Your answer must be every line of the data below that holds the string "Left", copied exactly.

─── Data for analysis

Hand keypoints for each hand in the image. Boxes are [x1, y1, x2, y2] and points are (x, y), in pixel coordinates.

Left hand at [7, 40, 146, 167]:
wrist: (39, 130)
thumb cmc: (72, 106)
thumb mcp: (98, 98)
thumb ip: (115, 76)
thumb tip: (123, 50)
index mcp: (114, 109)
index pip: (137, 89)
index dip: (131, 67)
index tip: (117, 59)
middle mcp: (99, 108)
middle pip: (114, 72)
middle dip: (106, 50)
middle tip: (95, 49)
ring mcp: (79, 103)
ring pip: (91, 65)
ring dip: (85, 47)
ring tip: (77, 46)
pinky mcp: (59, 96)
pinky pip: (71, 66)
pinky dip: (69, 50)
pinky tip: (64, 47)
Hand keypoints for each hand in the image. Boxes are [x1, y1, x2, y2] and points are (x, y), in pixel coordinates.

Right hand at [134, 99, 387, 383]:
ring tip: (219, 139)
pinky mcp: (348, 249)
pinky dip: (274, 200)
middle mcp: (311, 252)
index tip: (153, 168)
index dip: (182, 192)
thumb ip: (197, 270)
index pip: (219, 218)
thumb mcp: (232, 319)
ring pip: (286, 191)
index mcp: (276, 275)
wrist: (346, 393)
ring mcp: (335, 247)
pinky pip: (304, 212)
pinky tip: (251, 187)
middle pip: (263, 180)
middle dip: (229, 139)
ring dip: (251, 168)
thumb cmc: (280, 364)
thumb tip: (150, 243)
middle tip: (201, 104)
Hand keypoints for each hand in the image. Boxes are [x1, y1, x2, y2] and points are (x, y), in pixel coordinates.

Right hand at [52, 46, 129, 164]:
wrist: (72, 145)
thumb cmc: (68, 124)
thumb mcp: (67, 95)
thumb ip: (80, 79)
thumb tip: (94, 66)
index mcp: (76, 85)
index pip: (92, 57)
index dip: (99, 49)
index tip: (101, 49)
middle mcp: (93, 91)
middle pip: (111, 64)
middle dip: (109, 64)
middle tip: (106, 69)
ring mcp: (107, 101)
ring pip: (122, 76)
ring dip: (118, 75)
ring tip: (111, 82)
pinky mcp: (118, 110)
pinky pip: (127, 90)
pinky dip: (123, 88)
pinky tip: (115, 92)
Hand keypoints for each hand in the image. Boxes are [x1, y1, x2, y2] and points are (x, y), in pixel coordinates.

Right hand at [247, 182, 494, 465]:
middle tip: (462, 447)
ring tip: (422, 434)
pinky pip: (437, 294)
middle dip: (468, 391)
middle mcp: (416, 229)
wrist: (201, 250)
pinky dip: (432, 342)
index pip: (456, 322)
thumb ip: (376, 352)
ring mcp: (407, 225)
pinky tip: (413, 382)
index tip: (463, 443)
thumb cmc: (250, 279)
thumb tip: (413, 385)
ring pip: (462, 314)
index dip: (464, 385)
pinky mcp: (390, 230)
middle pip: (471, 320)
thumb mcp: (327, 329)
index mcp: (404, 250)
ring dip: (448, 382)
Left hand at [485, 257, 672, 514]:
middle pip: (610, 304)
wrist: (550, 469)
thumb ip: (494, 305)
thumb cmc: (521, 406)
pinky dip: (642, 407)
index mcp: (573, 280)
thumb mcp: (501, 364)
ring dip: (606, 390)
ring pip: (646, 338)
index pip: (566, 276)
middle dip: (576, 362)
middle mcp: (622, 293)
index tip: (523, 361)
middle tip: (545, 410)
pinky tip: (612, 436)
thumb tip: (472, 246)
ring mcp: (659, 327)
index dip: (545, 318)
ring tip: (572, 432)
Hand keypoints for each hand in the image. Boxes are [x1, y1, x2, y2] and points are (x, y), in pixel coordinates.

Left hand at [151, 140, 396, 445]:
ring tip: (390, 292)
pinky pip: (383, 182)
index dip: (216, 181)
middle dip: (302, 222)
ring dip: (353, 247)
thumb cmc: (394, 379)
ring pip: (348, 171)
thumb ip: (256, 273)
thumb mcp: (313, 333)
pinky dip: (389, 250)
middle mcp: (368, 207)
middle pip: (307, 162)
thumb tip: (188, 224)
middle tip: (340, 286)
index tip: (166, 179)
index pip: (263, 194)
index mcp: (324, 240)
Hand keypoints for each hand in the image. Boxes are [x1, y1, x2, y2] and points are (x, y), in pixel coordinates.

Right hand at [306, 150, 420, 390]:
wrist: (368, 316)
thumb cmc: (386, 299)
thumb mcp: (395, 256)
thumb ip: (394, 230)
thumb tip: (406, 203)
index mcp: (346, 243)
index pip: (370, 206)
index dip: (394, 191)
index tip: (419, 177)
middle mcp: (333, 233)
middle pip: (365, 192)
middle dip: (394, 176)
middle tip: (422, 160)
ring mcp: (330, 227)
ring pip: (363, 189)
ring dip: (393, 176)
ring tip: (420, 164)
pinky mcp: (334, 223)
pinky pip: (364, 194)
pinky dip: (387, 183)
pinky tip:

──────

Response to the task
Left hand at [7, 40, 146, 167]:
Left hand at [485, 257, 672, 514]:
Left hand at [151, 140, 396, 445]:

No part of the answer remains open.